The necklaces that Grim and Oro give Isla symbolize her relationships with them. At the start of the novel, the golden rose necklace is “the only thing she had left of Oro” (11), and she must conceal the object as well as her feelings for the Sunling during her time in the Nightshade court: “So many nights, she had clutched the golden rose necklace to her chest and thought of him before burying the emotions down” (150). In Chapter 15, Isla returns the gold necklace to Oro, not because she doesn’t love him, but because she is convinced that their love will continue to endanger him unless she breaks his heart. After she lets go of the golden rose necklace, Isla becomes more committed to Grim and falls in love with him again. Although Oro “wanted to destroy” the necklace (343), he keeps it with him, symbolically demonstrating his unending love for Isla.
The black diamond necklace represents Isla’s relationship with Grim and serves as “a symbol of their marriage” to the world (12). This necklace cannot be removed as long as she’s alive, which parallels how part of Isla will always love Grim even though she sometimes wishes she could sever their bond: “Nothing would break [the necklace], she had tried” (30). Isla gradually grows attached to the necklace as she falls back in love with Grim, and the jewelry connects the lovers literally as well as symbolically by allowing Isla to summon her husband. Near the end of the novel, she calls on Grim when Oro is in need of help. By coming to his rival’s aid on her behalf, Grim shows the strength of his bond with Isla. Isla’s two necklaces are as different as the rulers who gifted them to her, but each symbolizes a powerful relationship.

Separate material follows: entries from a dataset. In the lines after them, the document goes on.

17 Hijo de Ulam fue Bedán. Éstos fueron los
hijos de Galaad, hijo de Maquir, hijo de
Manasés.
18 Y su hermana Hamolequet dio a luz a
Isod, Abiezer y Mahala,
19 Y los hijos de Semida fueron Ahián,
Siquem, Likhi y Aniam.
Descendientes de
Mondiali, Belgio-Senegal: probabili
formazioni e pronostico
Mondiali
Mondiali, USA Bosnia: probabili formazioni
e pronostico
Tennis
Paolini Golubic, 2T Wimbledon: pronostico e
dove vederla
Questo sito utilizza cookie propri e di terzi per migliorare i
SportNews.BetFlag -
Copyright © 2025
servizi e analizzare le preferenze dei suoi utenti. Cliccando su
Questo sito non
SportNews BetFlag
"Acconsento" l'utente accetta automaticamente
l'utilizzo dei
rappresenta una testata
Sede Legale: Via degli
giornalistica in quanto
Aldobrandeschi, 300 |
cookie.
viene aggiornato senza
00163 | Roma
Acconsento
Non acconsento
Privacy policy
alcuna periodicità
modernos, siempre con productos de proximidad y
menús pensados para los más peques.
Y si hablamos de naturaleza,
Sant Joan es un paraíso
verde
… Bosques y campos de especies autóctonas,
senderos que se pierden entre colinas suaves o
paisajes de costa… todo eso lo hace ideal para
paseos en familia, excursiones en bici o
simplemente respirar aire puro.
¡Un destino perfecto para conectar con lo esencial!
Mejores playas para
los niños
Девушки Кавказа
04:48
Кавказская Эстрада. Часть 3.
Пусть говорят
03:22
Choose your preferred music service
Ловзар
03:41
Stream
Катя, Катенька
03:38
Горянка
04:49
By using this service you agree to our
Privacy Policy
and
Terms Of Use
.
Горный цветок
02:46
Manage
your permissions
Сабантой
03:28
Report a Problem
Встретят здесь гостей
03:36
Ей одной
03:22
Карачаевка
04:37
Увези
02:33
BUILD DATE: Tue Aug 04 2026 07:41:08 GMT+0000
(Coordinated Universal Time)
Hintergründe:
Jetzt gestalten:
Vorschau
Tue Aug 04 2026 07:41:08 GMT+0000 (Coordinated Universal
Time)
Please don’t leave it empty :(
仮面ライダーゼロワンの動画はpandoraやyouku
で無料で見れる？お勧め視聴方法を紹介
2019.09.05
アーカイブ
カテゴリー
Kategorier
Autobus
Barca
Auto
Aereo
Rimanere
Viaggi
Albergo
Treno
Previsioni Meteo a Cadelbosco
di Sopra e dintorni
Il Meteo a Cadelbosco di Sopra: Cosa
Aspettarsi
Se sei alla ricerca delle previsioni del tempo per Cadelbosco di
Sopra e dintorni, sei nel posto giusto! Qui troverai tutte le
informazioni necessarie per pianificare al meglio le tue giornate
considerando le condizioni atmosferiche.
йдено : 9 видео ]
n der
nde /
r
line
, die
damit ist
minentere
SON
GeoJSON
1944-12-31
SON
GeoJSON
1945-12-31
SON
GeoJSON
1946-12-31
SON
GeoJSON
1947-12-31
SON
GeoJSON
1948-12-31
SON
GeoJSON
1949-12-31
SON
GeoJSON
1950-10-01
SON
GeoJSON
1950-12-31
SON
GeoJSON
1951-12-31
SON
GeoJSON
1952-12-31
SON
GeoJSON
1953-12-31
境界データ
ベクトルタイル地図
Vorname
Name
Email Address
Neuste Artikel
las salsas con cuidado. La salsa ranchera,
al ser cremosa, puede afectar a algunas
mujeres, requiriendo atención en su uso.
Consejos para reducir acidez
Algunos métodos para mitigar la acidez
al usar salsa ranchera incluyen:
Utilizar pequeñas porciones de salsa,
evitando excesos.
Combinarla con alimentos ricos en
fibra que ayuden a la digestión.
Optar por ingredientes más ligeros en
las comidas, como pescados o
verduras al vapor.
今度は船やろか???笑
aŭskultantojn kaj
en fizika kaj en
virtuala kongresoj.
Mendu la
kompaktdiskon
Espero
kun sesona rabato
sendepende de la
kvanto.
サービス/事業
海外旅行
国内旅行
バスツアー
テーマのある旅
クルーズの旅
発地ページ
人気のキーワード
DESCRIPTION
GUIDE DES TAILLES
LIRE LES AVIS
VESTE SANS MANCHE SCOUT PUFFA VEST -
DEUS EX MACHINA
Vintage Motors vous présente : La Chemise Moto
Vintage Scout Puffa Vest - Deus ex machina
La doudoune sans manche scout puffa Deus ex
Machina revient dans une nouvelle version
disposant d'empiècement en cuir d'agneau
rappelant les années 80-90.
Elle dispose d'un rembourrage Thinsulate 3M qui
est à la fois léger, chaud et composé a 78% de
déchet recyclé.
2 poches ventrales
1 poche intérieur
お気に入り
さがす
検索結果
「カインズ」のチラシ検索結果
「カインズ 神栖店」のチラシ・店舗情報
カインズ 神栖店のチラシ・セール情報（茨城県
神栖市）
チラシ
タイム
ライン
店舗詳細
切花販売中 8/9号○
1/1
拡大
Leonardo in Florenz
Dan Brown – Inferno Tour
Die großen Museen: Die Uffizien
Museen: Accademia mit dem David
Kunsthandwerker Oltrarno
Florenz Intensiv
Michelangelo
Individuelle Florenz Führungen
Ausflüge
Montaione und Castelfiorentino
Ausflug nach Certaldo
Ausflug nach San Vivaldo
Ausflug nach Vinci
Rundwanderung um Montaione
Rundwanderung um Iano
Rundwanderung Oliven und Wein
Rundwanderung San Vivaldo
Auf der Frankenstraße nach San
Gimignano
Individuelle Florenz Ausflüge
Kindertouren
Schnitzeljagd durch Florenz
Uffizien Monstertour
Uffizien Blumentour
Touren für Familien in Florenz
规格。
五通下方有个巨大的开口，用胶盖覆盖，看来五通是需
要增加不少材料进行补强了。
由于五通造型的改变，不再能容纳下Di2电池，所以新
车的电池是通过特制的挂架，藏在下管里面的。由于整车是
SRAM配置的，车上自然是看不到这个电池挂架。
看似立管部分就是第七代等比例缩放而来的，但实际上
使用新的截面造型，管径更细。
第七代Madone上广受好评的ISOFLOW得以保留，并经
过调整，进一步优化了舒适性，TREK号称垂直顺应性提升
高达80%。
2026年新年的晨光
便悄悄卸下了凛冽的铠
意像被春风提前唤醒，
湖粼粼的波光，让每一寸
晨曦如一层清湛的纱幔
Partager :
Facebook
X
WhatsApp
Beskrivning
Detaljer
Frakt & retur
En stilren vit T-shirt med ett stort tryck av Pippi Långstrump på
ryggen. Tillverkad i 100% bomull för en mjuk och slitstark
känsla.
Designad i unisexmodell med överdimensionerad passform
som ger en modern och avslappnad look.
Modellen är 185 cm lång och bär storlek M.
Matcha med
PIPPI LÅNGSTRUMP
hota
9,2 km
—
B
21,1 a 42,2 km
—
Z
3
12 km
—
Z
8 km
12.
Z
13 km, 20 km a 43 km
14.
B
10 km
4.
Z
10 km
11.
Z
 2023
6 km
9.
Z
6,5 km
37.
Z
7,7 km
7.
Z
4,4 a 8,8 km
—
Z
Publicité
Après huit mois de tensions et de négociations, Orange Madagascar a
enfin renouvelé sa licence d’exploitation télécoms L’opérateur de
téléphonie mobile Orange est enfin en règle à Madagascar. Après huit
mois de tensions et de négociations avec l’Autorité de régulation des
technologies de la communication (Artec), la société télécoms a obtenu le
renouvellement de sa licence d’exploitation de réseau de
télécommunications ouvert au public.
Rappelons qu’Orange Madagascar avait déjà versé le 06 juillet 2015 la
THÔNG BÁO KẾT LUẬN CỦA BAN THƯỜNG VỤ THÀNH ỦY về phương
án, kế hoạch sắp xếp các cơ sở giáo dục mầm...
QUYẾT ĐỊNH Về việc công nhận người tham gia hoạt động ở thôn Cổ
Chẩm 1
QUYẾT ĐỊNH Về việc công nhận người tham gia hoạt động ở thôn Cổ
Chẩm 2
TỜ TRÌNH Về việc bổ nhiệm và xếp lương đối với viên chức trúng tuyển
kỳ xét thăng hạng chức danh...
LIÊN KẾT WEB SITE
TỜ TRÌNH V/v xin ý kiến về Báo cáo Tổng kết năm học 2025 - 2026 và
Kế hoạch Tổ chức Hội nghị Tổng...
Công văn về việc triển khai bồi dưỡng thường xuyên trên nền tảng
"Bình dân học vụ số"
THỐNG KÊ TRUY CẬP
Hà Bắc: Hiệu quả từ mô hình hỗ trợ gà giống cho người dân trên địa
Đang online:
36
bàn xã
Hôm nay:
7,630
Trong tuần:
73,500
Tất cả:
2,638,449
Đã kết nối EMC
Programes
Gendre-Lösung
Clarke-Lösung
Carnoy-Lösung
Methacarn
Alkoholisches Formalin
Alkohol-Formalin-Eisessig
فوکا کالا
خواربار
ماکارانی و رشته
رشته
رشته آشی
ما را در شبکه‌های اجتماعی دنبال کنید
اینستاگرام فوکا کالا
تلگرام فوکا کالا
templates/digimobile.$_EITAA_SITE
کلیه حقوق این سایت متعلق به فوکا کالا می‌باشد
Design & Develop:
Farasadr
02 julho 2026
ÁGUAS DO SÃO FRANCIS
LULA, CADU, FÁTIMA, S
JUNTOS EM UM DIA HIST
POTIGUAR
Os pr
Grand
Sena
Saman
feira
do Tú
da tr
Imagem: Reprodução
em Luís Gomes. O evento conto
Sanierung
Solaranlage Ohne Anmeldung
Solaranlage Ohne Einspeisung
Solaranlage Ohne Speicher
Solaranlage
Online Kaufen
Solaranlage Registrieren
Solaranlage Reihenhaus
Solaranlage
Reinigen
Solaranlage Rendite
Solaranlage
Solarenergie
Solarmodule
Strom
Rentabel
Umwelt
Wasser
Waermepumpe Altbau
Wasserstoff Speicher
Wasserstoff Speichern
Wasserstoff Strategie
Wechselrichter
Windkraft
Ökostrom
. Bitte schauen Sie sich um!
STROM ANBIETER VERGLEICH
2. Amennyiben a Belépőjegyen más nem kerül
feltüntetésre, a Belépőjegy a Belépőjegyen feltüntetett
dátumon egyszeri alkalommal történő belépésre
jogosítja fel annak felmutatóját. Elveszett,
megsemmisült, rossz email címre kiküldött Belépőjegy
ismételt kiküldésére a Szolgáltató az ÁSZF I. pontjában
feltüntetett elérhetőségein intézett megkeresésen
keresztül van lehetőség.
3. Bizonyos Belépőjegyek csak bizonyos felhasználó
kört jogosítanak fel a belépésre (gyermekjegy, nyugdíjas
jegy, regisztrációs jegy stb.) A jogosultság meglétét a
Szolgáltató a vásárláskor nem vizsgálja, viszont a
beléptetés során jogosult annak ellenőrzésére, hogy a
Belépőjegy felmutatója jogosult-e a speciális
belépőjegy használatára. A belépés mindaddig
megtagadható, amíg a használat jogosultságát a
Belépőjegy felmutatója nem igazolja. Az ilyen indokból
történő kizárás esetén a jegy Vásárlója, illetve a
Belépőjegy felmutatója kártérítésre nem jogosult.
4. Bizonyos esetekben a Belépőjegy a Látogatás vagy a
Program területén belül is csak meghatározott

Aster uses heat and cold to symbolize Isla’s competing love interests. Like heat and cold, Oro and Grim are opposites in character, and yet each is important to her in his own way. A curse binds rulers to their realms, and Grim and Oro’s default temperatures reflect the climates of snowy Nightshade and balmy Sun Isle: “[Grim’s] fingers were trembling and cold against her skin, so at odds with Oro’s heat” (155). Aster uses figurative language about heat and cold to depict Isla’s relationships with the two men. For example, Isla’s reunion with Oro in Chapter 14 feels “like being plunged into the sunlight after weeks in darkness” (149). This simile conveys how Isla longed for the Sunling during their separation. Likewise, Aster uses symbolism to show how Isla falls back in love with Grim. Isla initially detests cold weather and views Grim as an enemy, but she learns to love him again during their time at the winter palace in the snowiest region of Nightshade. Aster uses cold to represent Grim and heat to represent Oro to show how Isla appreciates both men even though they are opposites in many ways.